Idea 1
Faith as the Foundation and Lifeblood of Human Existence
How do you sustain hope and purpose when life’s certainties collapse—when nations falter, families fracture, and your own body fails you? In his deeply reflective Faith: A Journey for All, former U.S. President Jimmy Carter explores this timeless question, arguing that faith—whether in God, other people, or shared ideals—is the central force that releases humanity’s potential for goodness, creativity, resilience, and peace. Carter contends that without faith, both personal life and collective civilization lose coherence; with it, even suffering and mortality become meaningful avenues for growth and service.
Faith, as Carter defines it, extends far beyond religious belief. It’s devotion, confidence, loyalty, and relational trust—an invisible but powerful bond that links us to each other and to values higher than ourselves. Through stories from his ninety-plus years—submarine service during World War II, teaching Bible classes, promoting peace through The Carter Center, and surviving cancer—Carter shows faith as both verb and noun: something you hold, and something you live out.
Faith Beyond Religion
Rather than equating faith with blind religion, Carter opens with an appeal to its many meanings. Faith in mothers, in spouses, in colleagues, and in democracy itself sustains communities. Quoting Hebrews 11:1—“Faith is confidence in what we hope for and assurance about what we do not see”—he argues that faith is not belief despite evidence, but a courageous life that scorns consequences when acted in love. He recalls his earliest faith in his parents, then in democracy, freedom, and justice—each expanding from personal loyalty to a universal ideal. Faith, he insists, grows when shared; it’s a living contract among people and nations.
Faith as Moral Compass in a Changing World
Carter invokes the turbulence of modern politics and moral crisis—polarization, racial division, environmental degradation—and laments humanity’s weakening confidence in timeless principles like equality, truth, and goodwill. Yet, he maintains faith as his antidote to despair. This optimism, rooted in divine love, reminds readers that democracy and justice are sustained not by weapons or wealth but by trust in moral law—the same faith reflected in declarations like the U.S. Constitution and the Universal Declaration of Human Rights. (Carter signed key human rights covenants as president and saw such global agreements as secular expressions of faith.)

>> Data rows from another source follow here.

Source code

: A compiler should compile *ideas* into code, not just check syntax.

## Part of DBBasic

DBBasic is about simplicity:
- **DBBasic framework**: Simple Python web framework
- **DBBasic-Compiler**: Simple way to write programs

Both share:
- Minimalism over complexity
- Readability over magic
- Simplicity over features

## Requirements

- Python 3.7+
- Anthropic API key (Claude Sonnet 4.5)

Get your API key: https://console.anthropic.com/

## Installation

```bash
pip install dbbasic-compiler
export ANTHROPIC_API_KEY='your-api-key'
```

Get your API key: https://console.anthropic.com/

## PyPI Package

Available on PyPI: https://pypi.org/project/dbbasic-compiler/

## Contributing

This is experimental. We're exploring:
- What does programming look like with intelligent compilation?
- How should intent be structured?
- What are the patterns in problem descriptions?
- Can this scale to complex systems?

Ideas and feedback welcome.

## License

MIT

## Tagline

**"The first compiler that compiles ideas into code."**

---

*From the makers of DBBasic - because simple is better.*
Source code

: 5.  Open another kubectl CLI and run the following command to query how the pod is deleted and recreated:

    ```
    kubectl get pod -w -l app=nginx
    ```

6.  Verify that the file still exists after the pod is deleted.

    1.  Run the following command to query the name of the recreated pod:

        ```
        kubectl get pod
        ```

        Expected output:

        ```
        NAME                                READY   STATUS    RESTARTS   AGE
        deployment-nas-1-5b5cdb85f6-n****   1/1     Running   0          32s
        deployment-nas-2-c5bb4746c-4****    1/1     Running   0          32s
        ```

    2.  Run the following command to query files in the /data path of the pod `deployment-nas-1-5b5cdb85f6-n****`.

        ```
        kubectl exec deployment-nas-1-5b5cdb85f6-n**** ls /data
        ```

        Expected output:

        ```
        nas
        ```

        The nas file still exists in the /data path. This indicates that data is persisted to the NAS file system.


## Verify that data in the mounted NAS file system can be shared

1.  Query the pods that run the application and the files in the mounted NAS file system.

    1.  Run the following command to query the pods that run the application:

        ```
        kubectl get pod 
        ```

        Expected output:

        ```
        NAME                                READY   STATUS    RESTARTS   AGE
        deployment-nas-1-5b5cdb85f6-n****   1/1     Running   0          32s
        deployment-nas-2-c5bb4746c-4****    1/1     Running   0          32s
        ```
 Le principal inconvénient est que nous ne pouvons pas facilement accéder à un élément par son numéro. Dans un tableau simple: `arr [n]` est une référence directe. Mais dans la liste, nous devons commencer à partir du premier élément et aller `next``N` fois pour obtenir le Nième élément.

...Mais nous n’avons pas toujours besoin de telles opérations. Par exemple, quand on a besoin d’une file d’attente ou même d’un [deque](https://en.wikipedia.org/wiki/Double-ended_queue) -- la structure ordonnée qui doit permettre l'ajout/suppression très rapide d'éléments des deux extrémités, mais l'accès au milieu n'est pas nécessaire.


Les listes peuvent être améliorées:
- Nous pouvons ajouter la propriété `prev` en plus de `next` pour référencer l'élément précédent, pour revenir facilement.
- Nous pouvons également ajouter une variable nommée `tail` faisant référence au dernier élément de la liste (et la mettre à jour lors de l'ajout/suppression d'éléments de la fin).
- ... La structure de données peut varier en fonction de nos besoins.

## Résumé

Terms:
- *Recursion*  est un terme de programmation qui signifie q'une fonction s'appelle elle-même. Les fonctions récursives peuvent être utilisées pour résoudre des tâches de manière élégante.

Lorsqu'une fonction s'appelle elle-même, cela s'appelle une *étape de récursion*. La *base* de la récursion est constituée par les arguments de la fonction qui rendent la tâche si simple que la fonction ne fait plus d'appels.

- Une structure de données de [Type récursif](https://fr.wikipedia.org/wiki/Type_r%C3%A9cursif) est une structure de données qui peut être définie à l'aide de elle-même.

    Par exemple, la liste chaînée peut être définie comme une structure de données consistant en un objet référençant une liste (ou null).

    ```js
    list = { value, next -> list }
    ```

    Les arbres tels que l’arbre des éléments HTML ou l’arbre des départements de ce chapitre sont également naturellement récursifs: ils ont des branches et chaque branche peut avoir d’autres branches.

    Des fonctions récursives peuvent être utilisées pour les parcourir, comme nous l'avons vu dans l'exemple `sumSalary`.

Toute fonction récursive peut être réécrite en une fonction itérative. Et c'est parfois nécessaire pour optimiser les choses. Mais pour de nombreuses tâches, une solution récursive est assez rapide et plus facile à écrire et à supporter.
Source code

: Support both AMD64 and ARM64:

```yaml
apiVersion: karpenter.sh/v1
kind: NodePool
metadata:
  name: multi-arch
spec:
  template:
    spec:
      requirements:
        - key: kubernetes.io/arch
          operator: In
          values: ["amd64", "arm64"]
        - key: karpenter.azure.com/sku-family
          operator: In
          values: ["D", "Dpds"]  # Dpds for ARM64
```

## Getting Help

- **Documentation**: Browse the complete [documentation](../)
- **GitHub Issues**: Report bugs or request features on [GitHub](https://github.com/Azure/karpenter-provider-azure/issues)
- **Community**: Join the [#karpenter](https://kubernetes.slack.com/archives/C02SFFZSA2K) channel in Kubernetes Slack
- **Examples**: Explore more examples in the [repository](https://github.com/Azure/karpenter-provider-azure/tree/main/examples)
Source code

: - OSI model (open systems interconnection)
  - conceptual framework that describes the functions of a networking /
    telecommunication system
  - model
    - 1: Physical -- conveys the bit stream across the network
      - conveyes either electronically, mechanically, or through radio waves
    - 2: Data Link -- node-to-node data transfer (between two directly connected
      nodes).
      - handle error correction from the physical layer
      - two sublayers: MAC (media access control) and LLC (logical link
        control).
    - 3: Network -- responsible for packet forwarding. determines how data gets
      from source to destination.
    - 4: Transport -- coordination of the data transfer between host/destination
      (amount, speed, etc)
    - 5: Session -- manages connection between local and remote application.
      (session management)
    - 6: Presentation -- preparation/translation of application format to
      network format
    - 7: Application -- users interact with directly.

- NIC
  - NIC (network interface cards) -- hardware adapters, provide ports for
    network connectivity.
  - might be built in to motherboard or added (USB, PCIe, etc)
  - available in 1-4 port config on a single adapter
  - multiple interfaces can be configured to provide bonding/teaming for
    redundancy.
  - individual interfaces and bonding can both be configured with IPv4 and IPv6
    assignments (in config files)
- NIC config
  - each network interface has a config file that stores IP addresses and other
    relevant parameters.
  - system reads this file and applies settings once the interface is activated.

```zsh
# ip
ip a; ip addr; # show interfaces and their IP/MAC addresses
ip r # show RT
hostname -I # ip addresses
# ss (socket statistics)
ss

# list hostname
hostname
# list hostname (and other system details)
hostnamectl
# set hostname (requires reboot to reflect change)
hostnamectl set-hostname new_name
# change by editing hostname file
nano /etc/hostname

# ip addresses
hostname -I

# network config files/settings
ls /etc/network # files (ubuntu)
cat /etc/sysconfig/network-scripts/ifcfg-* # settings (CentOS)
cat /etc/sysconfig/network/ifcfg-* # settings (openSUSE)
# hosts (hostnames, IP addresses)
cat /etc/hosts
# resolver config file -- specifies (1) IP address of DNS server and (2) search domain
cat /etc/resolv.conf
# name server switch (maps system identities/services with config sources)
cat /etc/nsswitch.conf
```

Faith as Relationship—Not Certainty
Drawing from theologians Karl Barth, Reinhold and Richard Niebuhr, and Dietrich Bonhoeffer, Carter explores faith as both individual trust in God and collective fidelity to shared principles. Niebuhr’s insight that all knowing involves a triad—two subjects and one transcendent object—suggests faith is always relational: we keep faith with one another through some higher reality. This reflects Carter’s own marriage to Rosalynn, which he calls his most important act of faith—a vow before God that mirrors divine fidelity.
Why Faith Matters Today
In a world saturated with fear, cynicism, and self-interest, Carter’s thesis is a rallying cry: faith is the seedbed of both love and hope. From early religious certainty to periods of skepticism, his journey mirrors every believer’s struggle. He asserts that doubts are not opposite of faith but a vital element of it, echoing Paul Tillich's teaching that doubt strengthens authenticity. Whether confronting cancer or nuclear crises, Carter’s faith remains active—even skeptical—yet unbroken.
Ultimately, Faith is a meditation on the possibility of goodness. Carter invites you to reimagine faith not as belonging to any creed but as a daily practice of trust, humility, compassion, and courage. He closes his reflections with the biblical reminder that beneath faith and hope lies something greater still—love. “And now these three remain,” he quotes from Paul, “faith, hope, and love. But the greatest of these is love.” Faith may keep us alive; love gives life its meaning. In Carter’s story, the two are inseparable.